I recall my childhood vividly and fondly. My memories are surrounded by adventure and comrades. I spent my weekends and summers at my grandmother’s house along with my siblings and cousins. I was lucky enough to have four older brothers and ten guy cousins. My sister and I were the only girls. We were broken up into two groups. My older siblings along with my four older cousins would hang out while I hung out with my younger cousins. I have the best memories with my family. We spent our Summers getting into all kinds of shenanigans. MY grandmother’s home was huge. It had a circular yard that went around the house. There was a guest house along with the main house. My grandmother purchased the home with her two sons when I was a baby. The house was destroyed when they purchased it. It was had fire damage and it was a fixer-upper. The house was special and had a sort of magical energy to it. We grew up hearing the adult discuss supernatural occurrences in the house, which were completely unexplained. That is a story for another time.
It was one of my cousin’s weddings this week. I sat at a circular table with fancy flowers and plates. I started at the groom and he seemed like a total stranger to me. I looked around the room full of mostly strangers. The strong united cousins I once had was completely shattered to pieces. It has been years since we have all spent time together. Sometimes I wonder how did this even happen? How could a family so strong, break so fiercely. At times, I think about trying to repair the relationships. I thought about inviting everyone to my parent’s house and forcing everyone to talk and clear the air but it doesn’t feel right. I have the impression that my cousins are still the kids I use to hang out with but I know that isn’t accurate. We have changed and grown up in different ways.
Although my childhood with my family was colorful, it started to change when the teenage years hit. Personalities changed and so did priorities. I was always known as the grandma because I would try to guide my cousins. My cousins all went to the same school which helped them all create a bond while my siblings and I were at a different school. Even though we started growing apart, one of the best memories I have with my family is during my brother’s engagement in Canada. We all flew out to Canada and had the best time. It was one of the last times we all got along and enjoyed each other’s company. Soon after that, we started to break apart. The cherry on top was when Yama, my brother passed away at the age of thirty-four. I was hurt that my cousins that I grew up with weren’t there for me. I barely heard from them. A series of issues happened during the time my brother passed away including two different arguments with two different cousins and so much more. I was already pulling away from them and this just closed the case. We saw each other once in a while but it was never the same. It wasn’t just toward me but they all had issues amongst themselves too.
I think being a female was one of the problems too. They were boys and boys like to talk about girls. I didn’t party either and my cousins all got into drinking and other stuff. I didn’t fit in anymore. It made me sad. It still makes me sad.
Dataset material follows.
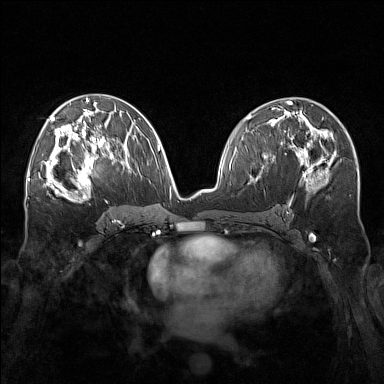
Breast MRI (dynamic contrast-enhanced), one axial slice. Dynamic contrast-enhanced series, time point 2 of 7 at this slice position (early post-contrast). 1.5 T. TE 1.8 ms, TR 5 ms. 1 mm slice thickness. 384 × 384 image matrix. Female patient.
Outlined on this slice (semi-automatically segmented with operator editing):
- enhancing-tissue mask used for the functional tumour volume (all voxels passing the contrast-enhancement thresholds inside the analysis volume; usually the tumour): box from (x=57, y=143) to (x=108, y=196) px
So here I was at my cousin’s wedding, with half of my cousins not there and some of my own siblings not showing up either. As these strangers filled up the dance floor, I remembered my brother’s engagement party in Canada. I remembered how happy we all were. Yama was still alive then too. We danced the entire night away. It was one of the best nights of my life. Now here I am, sitting at a table, wondering what happened to all of us?
I am grateful for the memories I have with my family. I didn’t have the best elementary life so my cousins were my best friends. Now I do understand that I was not their favorite because of my know it all personality. I also understand that I was blessed to have them for that short period of time. I wish them nothing but health and happiness. Somedays I really miss them all but I think everything happens for a reason and maybe someday we will all find each other again. Right now, we all have very different lifestyles.
Still, it’s funny how life works.
I wonder if they ever wonder too, how did we get here?